# 練習問題:
1) 本文によると、VISION COUPEが具現化しているのは「凛」と「艶」のどちらですか？
2) 次の(a)〜(c)は本文の内容と合っていますか？それぞれ「はい」か「いいえ」で答え、判断の根拠となる本文の語句をそのまま引用してください。
(a) RX-VISIONは2015年に発表された。
(b) VISION COUPEのカラーリングはソウルレッドの進化系である。
(c) 前田育男氏は常務執行役員としてイベントに登壇した。
3) 本文にある「日本には古代から崇高な美意識がある。」という一文は、英語でどう訳せますか？

═════ 本文 ═════

今回発表されたVISION COUPEは、2015年に発表したビジョンモデル「RX-VISION」の対となるモデル。2台のビジョンモデルは、次世代の魂動デザインの凛と艶を具現化したもので、凛がVISION COUPE、艶がRX-VISION。その特徴は、それぞれのデザインによって明確に表されている。

もうひとつのビジョンモデル「RX-VISION」(左)とVISION COUPE。それぞれ「艶(えん)」と「凛(りん)」を表現
RX-VISIONはロータリーエンジンを積むスポーツカーとしてデビューするのか

 スタイリンクでいえば、フロントからリアまでが1つのラインで描かれたVISION COUPEは直線的。RX-VISIONは、柔らかで曲線的な印象だ。VISION COUPEはボディショルダーいっぱいに硬質で研ぎ澄まされた光を映すが、RX-VISIONが映す光は、ボディ側面で柔らかくZ字形に移ろう。カラーリングは、VISION COUPEが硬質でシャープな印象のマシーングレーの進化系。RX-VISIONはブランドカラーとして使われてきたソウルレッドの進化系で艶やかなレッドを採用している。

 イベントに登壇した前田育男・常務執行役員は、「我々の魂動デザインは哲学。普遍的なものとして継承していきたいし、伝統というレベルまで将来的には持っていきたい」と語った。

 さらに、「日本には古代から崇高な美意識がある。その多くは、シンプルな美。引き算の美学の上に成立している。現在では、モノが語りすぎ、環境を壊していると感じることも多い。そこに一石を投じるために、美意識の根底をクルマで表現し、世界に発信していきたい。VISION COUPEで、新たなエレガンスを表現した」と続けた。

═════ 記録情報 ═════

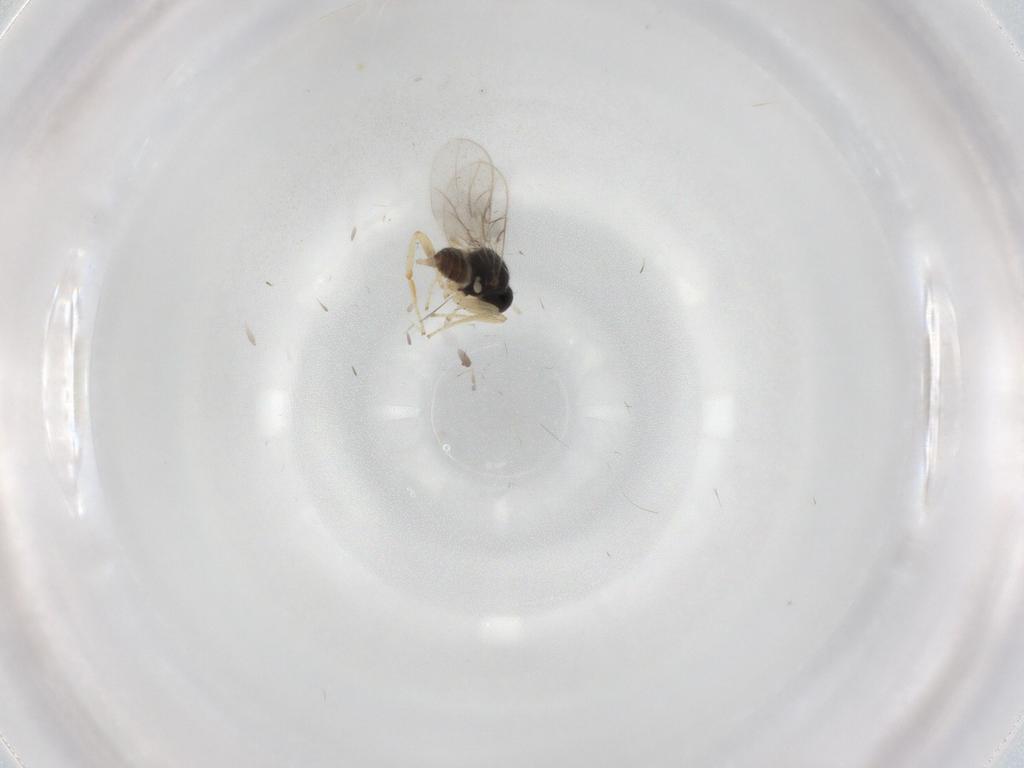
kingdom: Animalia
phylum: Arthropoda
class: Insecta
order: Diptera
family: Hybotidae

═════

# 解答:
1) 凛です。

2)
(a) はい。「2015年に発表したビジョンモデル「RX-VISION」」
(b) いいえ。「VISION COUPEが硬質でシャープな印象のマシーングレーの進化系」
(c) はい。「イベントに登壇した前田育男・常務執行役員は」

3) Japan has had a lofty aesthetic sense since ancient times.